Sen. Scott took simlar stances in the past when other disaster relief bills included earmarks for unrelated projects that some considered pork barrel spending. In a statement released yesterday, Sen. Scott expressed the importance of keeping foreign aid seperate from domestic spending, amd offered his Federal Disaster Responsibility Act as an alternative solution.

Below is a copy of Sen. Scott’s letter to Sen. Schumer.

The Honorable Chuck Schumer

Majority Leader

United States Senate

Washington, D.C. 20150

Dear Leader Schumer:

On Wednesday, August 30, Hurricane Idalia made its catastrophic landfall in Florida’s Big Bend near Keaton Beach as a major, Category 3 hurricane. Just days after this storm cut through my state, I met with President Joe Biden in Live Oak, Florida, to talk with him one-on-one about the need to pass my Federal Disaster Responsibility Act. I thanked the president for his quick action to approve Florida’s request for both a pre-landfall disaster declaration that helped local law enforcement respond and a subsequent major disaster declaration, but also made clear that there is much more work to be done.

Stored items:
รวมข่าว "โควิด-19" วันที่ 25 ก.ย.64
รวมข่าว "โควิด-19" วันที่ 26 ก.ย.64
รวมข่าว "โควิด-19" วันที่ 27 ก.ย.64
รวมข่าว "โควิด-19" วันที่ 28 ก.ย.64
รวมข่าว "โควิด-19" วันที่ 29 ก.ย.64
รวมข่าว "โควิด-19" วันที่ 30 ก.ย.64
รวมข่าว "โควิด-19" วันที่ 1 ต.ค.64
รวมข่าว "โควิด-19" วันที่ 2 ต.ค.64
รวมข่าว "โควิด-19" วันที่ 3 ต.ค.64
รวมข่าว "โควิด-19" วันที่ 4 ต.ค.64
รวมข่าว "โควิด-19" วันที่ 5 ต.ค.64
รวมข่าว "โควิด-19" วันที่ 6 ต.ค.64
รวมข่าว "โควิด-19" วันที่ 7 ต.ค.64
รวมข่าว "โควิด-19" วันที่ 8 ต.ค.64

==

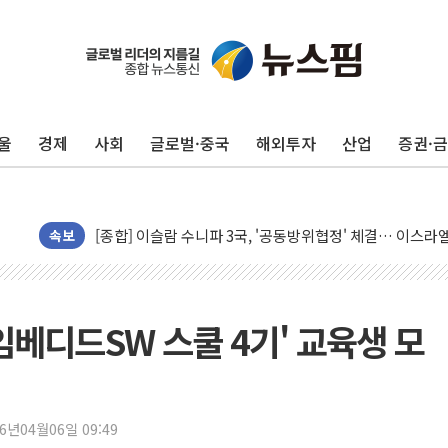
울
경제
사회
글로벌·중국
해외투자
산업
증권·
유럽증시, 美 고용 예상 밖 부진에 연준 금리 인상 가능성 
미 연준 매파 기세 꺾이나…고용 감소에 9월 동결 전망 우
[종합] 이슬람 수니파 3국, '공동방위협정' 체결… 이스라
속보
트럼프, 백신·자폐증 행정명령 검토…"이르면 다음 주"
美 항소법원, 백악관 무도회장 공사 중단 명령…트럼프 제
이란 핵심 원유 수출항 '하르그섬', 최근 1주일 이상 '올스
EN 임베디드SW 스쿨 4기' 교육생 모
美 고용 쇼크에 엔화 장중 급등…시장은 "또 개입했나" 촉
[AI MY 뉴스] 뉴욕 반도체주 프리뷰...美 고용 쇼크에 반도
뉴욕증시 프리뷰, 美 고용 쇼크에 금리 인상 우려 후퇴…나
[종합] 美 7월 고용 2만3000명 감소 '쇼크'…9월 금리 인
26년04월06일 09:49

__Explore the material__.
1. Answer these questions about Sen. Scott's letter on disaster relief:
(a) What legislation did Sen. Scott offer as an alternative solution?
(b) Where did Hurricane Idalia make landfall?
(c) In what town did the senator meet with President Joe Biden?
2. Write a continuation of Sen. Scott's letter on disaster relief, picking up after its last sentence.
The records were taken from a separate source.

__Answer section__.
1.
(a) His Federal Disaster Responsibility Act.
(b) In Florida's Big Bend near Keaton Beach.
(c) Live Oak, Florida.

2.
Unfortunately, it is my understanding that at least one member of the Senate Democratic Caucus plans to block the immediate passage of this legislation to provide Americans with urgently needed relief unless it is accompanied by foreign aid for Ukraine. Such action by a member of the Senate, especially one whose state has an active major disaster declaration, is senseless and incredibly harmful to our fellow Americans fighting to recover from devastating disasters. We cannot allow this to happen.

Last week, I saw firsthand the damage caused across Florida’s Big Bend by Hurricane Idalia’s devastating wind speeds, historic storm surge, and heavy rainfall which severely impacted substantial portions of the state with significant flooding and massive power outages. Floridians are resilient, but recovery doesn’t fall just on these families—it’s an all-hands-on-deck operation that requires the federal government to show up today, tomorrow and every day until the job is done. The Federal Disaster Responsibility Act will deliver on that commitment for families in Florida, California, Hawaii, and in communities across the United States fighting to recover from major federal disasters by passing several important provisions, which include:

  • Fully funding the immediate needs of FEMA’s Disaster Relief Fund with at least $16.5 billion to ensure the federal government can uphold its obligation to quickly deploy emergency funding and resources to communities and Americans impacted by natural disasters. This exceeds what the Biden administration has said is needed to respond to recent disasters, including those in Florida and Hawaii.
  • Ensuring final passage of the bipartisan Block Grant Assistance Act which provides needed authority for the U.S. Department of Agriculture to issue block grants to Florida’s citrus growers, Georgia’s peach growers and all U.S. agriculture producers devastated by natural disasters in 2022.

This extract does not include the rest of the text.